Seksenli yılların başından itibaren insanlığı etkisi altına alan pop kültürünün yerinde kalmaya niyeti yok. Evrimleşerek, kendi hegemonyasını genişleterek, hem iktisadi hem sosyal bir güç olarak insanlık kültürünü, geleceğini tehdit ediyor. İki bloklu dünya düzenin yerini alan yeni yapının adı küresel dünya olsa da hem sermaye hem otorite anlamında çok başlılık sürüyor. Görünürdeki tek kutuplu düzende, dünya kaynakları bilindik ülkeler arasında nitelikli olarak bölüşülüyor. Bu bölüşüm zaman zaman it dalaşına dönüştüğünde; geri bıraktırılmış, yerel savaşlara, bölünmelere itilmiş halkların üzerindeki yük ve baskı da her anlamda artırılıyor.
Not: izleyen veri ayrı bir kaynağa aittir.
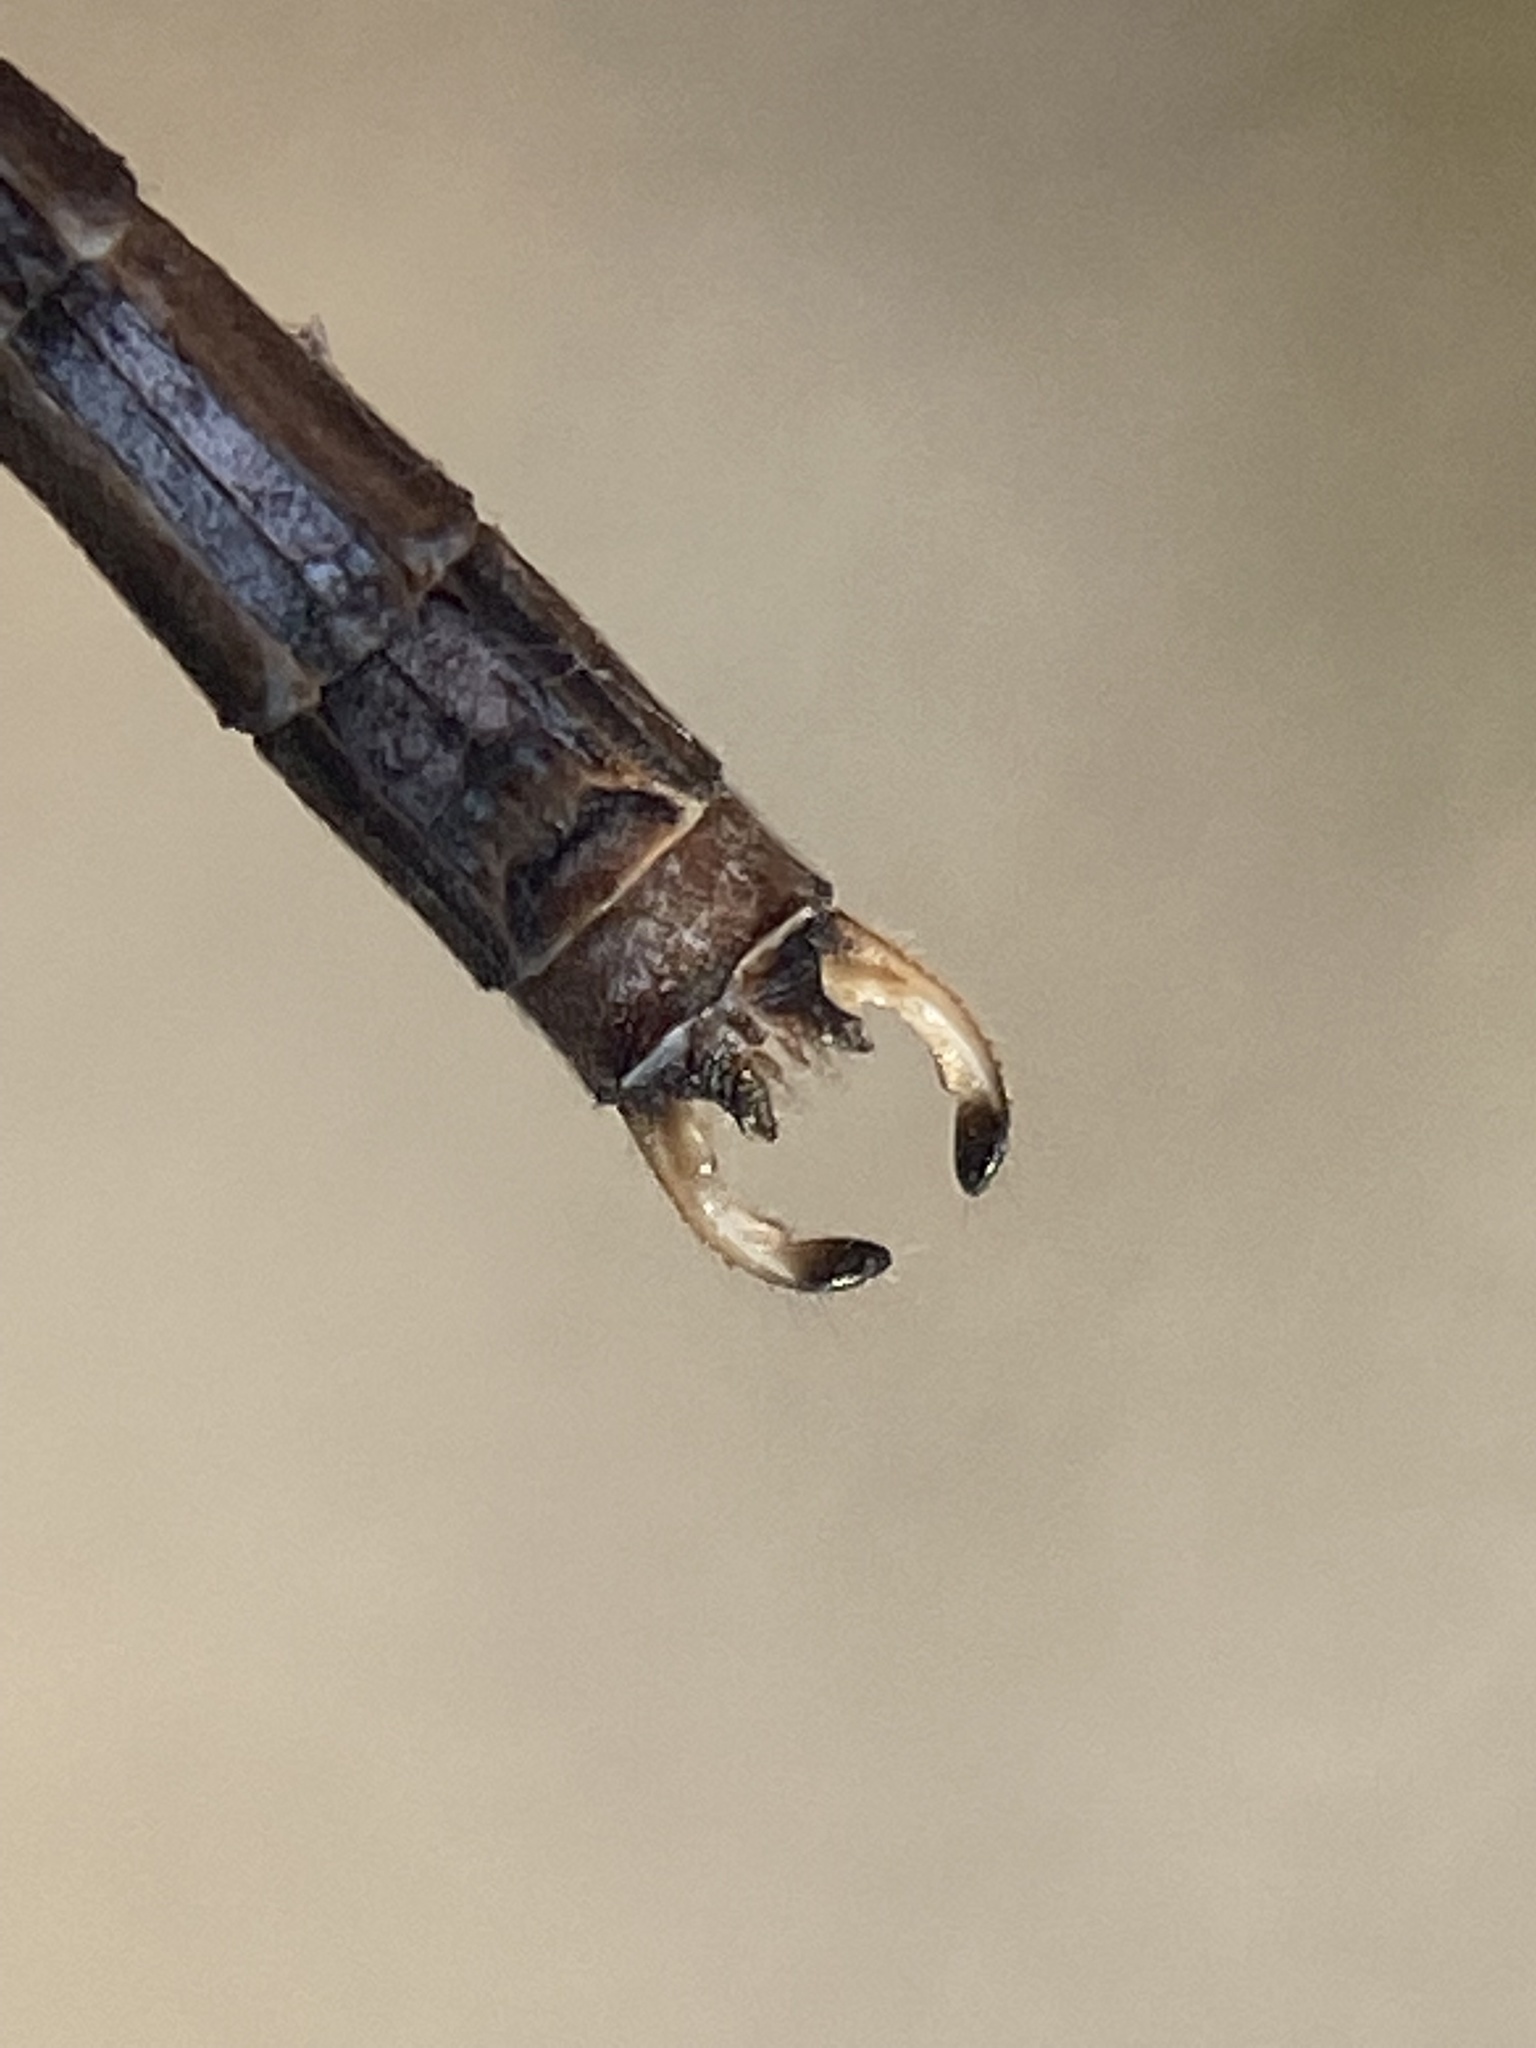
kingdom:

1980 darbesi ile hemen tüm demokratik hakları elinden alınmış olan ülkemiz insanı üzerindeki baskılar ise dönem dönem dozajı artırılarak sürmektedir. Bu sürecin uzamasında, tarihsel bakış açısı körelmiş aydın tavrının da katkısı vardır. Dalkavukluğa verilen pirimden vazgeçemeyen bir tavır ile birlikte, halkını küçümseyen seçkinci yaklaşımın tahribatı çok büyüktür. 80’li yıllarda özgürlüğü yeni keşfeden ve birey olma derdiyle yanıp tutuşan küçük burjuva yaşam tarzıyla birlikte yeni bir çatışma alanı doğmuştur. Bu çatışma alanında bir süre kendilerine ‘entel’ denilen kesim en çok kaybeden olacaktır. Özgür aşk ve barış söylemleri ise gerçekte uğruna hiç bir çaba harcanmadan kazanılacak haklar değildir. Bu yavan, uçarı taleplere dikta rejimi tebessüm etmiş hatta destek vermiştir. Siyasal zaferini kesinleştirdiğini düşünen yeni sistemin hedefinde yaşam tarzı ve kültürler vardır. Sistemin attığı zokayı yutan küçük burjuva aydınları, ilk önce gerçekliğe saldırmış ve halkçı değerleri yaklaşımları hatta modernizmi bile feodal, geri, dekadan bir anlayış olarak niteleyip yarım yamalak tanımladığı Postmodernizm limanına demir atmıştır. Oysa ki Postmodernizm başka ve uzak ülkelerden 2. paylaşım savaşlarından sonra hızla geçip giden bir trendir…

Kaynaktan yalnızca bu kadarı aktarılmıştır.